**What is needed**
An exact copy of the data is needed, but without any of its images.

**Information supplied**
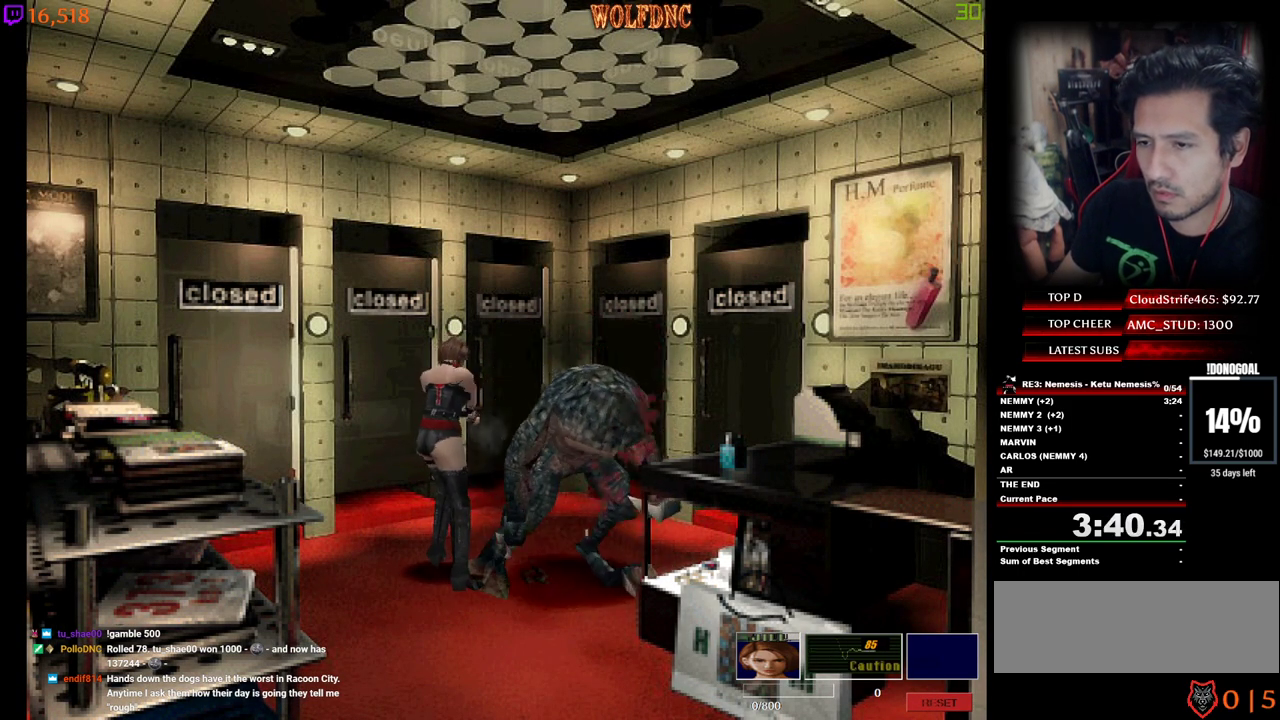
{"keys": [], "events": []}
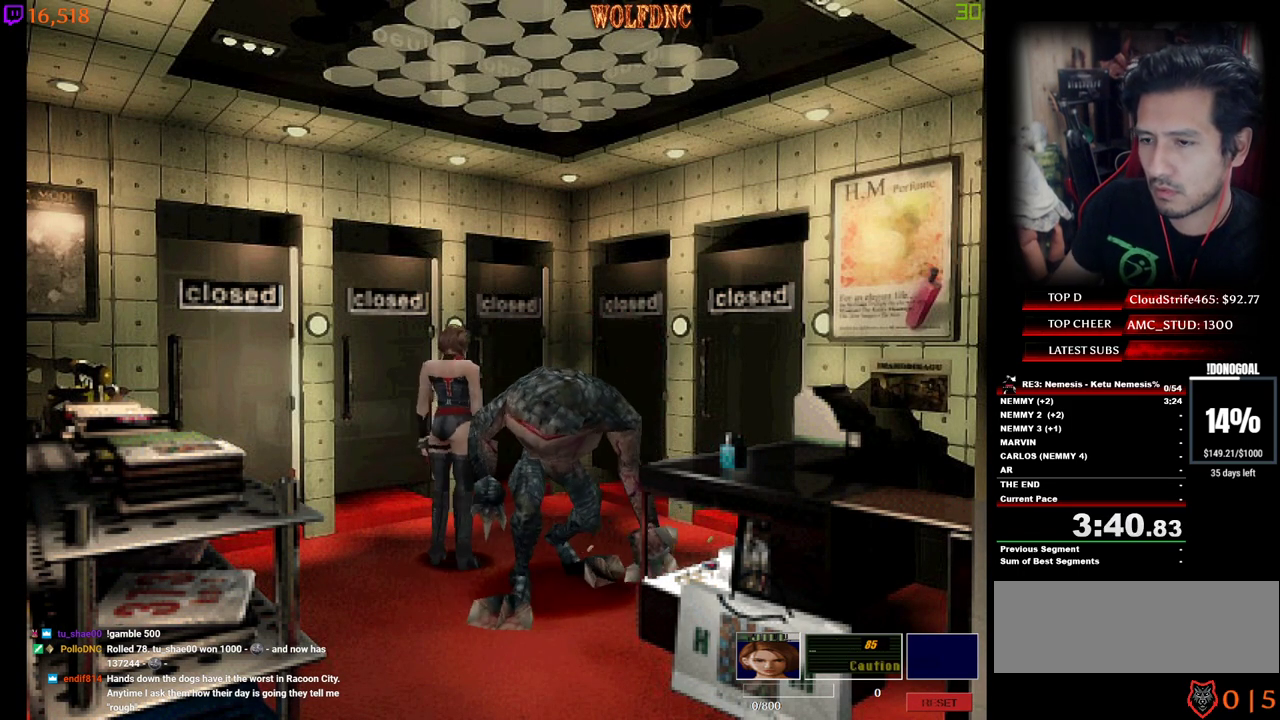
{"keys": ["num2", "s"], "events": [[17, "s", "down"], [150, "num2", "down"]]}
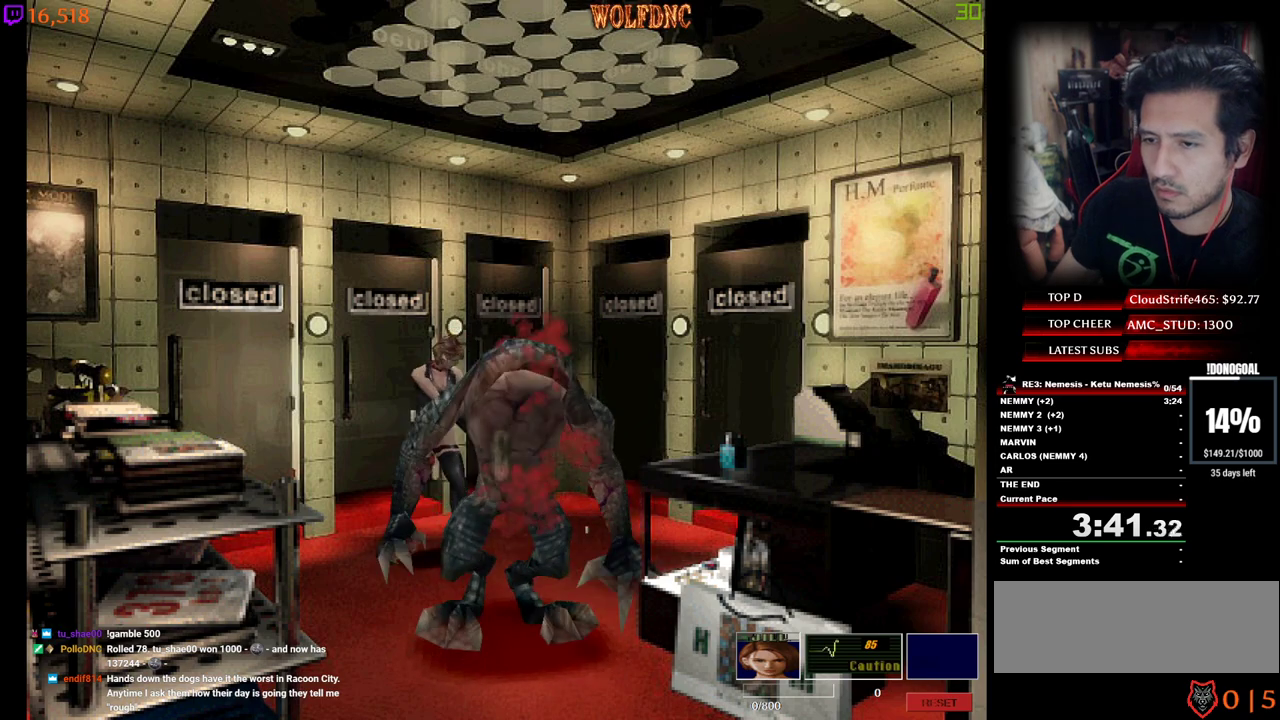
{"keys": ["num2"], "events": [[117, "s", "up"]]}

**Exercise output**
{"keys": [], "events": []}
{"keys": ["num2", "s"], "events": [[17, "s", "down"], [150, "num2", "down"]]}
{"keys": ["num2"], "events": [[117, "s", "up"]]}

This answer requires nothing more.